Data to process.
[Start of section]
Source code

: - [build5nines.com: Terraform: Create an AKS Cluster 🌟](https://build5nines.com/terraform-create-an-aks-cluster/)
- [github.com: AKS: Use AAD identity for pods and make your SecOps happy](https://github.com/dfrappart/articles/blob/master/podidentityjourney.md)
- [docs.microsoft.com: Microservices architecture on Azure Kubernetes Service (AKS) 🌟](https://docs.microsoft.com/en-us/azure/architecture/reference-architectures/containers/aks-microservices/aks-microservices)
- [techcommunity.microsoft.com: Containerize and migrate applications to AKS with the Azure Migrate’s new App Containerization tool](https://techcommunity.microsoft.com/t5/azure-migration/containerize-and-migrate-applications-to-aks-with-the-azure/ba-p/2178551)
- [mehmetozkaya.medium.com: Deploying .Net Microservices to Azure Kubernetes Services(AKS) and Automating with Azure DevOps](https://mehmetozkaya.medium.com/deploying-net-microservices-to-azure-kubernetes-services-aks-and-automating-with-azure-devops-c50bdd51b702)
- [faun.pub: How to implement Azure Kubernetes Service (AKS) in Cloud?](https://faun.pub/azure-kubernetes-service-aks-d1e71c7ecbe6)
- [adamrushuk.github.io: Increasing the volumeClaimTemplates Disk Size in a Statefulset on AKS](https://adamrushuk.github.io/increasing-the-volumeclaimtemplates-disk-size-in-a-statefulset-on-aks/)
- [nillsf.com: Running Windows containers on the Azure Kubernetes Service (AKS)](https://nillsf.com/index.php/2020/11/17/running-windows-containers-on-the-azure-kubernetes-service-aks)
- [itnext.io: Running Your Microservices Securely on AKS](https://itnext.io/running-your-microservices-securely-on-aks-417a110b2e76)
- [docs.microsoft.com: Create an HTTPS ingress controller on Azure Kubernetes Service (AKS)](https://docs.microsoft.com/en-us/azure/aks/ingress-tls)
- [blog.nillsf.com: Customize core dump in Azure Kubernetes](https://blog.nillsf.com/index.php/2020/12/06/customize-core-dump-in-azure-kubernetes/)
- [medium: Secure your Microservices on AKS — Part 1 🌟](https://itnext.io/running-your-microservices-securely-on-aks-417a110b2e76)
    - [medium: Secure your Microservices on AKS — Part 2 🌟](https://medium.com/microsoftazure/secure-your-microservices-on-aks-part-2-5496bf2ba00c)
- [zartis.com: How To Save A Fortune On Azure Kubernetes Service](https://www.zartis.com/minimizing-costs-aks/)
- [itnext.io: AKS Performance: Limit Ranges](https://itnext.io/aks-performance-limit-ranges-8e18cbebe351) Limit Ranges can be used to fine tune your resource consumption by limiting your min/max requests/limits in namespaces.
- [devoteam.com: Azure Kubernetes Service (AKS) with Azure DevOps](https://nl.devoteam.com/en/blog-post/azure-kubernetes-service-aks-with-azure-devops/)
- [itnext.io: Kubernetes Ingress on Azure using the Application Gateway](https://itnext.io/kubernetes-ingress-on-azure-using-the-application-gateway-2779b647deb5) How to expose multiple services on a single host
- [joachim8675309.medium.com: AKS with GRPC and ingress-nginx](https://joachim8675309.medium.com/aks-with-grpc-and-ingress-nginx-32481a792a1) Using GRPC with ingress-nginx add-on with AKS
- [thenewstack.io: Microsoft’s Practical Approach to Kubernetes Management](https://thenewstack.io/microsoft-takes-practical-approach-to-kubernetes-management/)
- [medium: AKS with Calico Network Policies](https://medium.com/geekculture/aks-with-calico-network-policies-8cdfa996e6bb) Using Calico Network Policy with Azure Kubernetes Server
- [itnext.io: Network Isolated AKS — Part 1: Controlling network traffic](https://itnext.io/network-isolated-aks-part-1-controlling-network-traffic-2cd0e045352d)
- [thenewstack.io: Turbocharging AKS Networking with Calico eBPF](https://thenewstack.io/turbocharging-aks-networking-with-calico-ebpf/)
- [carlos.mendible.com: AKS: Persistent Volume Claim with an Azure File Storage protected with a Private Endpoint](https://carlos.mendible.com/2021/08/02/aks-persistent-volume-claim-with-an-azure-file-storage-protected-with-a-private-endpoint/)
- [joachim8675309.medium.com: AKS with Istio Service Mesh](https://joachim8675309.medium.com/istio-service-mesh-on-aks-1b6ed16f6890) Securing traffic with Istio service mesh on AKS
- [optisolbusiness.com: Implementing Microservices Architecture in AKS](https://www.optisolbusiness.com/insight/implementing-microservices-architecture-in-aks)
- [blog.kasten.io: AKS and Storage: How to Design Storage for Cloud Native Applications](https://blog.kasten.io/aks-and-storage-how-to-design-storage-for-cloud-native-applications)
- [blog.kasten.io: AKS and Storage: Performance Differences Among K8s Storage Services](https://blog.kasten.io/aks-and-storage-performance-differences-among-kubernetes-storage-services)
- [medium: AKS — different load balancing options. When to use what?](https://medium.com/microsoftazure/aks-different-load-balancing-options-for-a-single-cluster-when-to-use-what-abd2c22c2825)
[End of section]
Rewrite the lines between the one holding "[build5nines.com: Terraform: Create" and the one holding "- [github.com: AKS: Use", inclusive, renaming "SecOps" to "security team" and leaving everything else unchanged.

: - [build5nines.com: Terraform: Create an AKS Cluster 🌟](https://build5nines.com/terraform-create-an-aks-cluster/)
- [github.com: AKS: Use AAD identity for pods and make your security team happy](https://github.com/dfrappart/articles/blob/master/podidentityjourney.md)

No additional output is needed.